→ **EXTRAIT DU DOCUMENT**:
•••

ELLE AIME BOWIE, ELLE ADORE NICK CAVE, ELLE N’A PAS 20 ANS. QUAND COMMENCE LA GUERRE DE YOUGOSLAVIE, AMIRA NE PENSE PAS UN INSTANT QU’ELLE VA DEVENIR UNE GRANDE INTERPRÈTE DE SEVDAH, TRADITION VIEILLE DE 5 SIÈCLES. AVANT SON CONCERT BRUXELLOIS AU BALKAN TRAFIK, RENCONTRE À SARAJEVO, LÀ OÙ TOUT A COMMENCÉ.

« Pour se chauffer et faire à manger, on avait tout brûlé, y compris les vieilles chaussures et les vêtements usés, puis on en est arrivés à ma collection de disques: tous mes vinyles y sont passés, les raretés de Zappa, les albums de Bowie et de Nick Cave. La pochette flambait en quelques instants mais avec le plastique du vinyle, on pouvait espérer faire cuire 2 pains. » Amira Medunjanin s’arrête un instant, consciente que toutes les histoires de guerre racontées à un étranger ne restitueront jamais la cruauté de ces 4 années de Sarajevo assiégé(1). Quand la télévision montrait Sniper Alley où les habitants de la ville se faisaient moucher des collines par l’artillerie serbe.  » Tout ce que j’ai pu sauver du désastre, c’est une vingtaine de 45 Tours de sevdah, mais je ne savais absolument pas que je chanterais un jour ce répertoire, la vie est imprévisible. En 1993, au plus fort du siège de Sarajevo, Nick Cave devait venir ici avec les Bad Seeds, prendre un avion qui partait d’une base américaine à Francfort. Peut-être les Serbes le savaient-ils (sourire) mais ce jour-là et les suivants, ils ont pillonné et pillonné encore la ville. Cave n’a jamais pu décoller de Francfort.  »

•••

→ **DONNÉES EXTRAITES**:
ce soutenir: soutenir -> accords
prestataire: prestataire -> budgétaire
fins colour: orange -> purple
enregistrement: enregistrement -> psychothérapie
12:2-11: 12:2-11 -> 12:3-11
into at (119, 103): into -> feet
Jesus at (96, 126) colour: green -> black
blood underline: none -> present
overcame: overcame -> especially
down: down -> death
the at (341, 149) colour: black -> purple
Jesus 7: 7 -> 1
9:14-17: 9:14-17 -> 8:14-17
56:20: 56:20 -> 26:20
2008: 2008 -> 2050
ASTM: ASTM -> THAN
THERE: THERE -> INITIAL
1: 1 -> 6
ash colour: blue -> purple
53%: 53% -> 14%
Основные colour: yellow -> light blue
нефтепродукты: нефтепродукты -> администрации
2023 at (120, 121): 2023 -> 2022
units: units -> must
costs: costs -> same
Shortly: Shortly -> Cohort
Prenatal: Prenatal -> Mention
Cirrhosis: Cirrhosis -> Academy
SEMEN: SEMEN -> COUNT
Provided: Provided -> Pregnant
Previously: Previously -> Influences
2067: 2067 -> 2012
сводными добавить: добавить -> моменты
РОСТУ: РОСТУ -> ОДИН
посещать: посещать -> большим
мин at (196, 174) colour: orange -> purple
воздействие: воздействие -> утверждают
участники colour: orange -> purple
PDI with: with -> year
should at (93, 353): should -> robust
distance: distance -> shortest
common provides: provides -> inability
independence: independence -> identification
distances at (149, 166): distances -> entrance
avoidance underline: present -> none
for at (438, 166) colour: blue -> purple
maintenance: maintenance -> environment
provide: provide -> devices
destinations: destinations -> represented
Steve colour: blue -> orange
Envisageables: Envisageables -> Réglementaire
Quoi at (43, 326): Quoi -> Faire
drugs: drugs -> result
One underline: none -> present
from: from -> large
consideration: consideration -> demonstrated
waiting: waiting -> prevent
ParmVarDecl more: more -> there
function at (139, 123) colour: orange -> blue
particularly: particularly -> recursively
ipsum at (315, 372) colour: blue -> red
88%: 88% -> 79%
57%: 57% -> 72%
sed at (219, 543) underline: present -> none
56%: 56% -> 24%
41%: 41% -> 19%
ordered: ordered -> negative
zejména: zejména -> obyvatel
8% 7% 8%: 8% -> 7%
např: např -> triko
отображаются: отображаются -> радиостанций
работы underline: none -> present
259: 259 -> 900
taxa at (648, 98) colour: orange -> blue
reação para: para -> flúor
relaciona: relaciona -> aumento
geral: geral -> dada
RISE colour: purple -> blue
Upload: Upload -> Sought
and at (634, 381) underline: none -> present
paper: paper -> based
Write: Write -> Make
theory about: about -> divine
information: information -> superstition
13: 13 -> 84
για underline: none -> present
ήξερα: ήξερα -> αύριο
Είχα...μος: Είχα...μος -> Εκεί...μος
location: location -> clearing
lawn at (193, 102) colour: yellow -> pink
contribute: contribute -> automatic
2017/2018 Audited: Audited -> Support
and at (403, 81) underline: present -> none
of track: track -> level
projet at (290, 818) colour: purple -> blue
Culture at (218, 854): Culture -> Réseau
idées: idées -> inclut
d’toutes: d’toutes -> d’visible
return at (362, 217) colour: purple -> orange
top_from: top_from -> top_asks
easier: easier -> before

•••

→ **CONSIGNE**: Dans le texte sur Amira Medunjanin, remplacez « BRUXELLOIS » par « ANVERSOIS » et recopiez le passage en commençant par « ELLE AIME BOWIE, ELLE » et en allant jusqu'à « TOUT A COMMENCÉ. ».

→ **RÉSULTAT FINAL**:
ELLE AIME BOWIE, ELLE ADORE NICK CAVE, ELLE N’A PAS 20 ANS. QUAND COMMENCE LA GUERRE DE YOUGOSLAVIE, AMIRA NE PENSE PAS UN INSTANT QU’ELLE VA DEVENIR UNE GRANDE INTERPRÈTE DE SEVDAH, TRADITION VIEILLE DE 5 SIÈCLES. AVANT SON CONCERT ANVERSOIS AU BALKAN TRAFIK, RENCONTRE À SARAJEVO, LÀ OÙ TOUT A COMMENCÉ.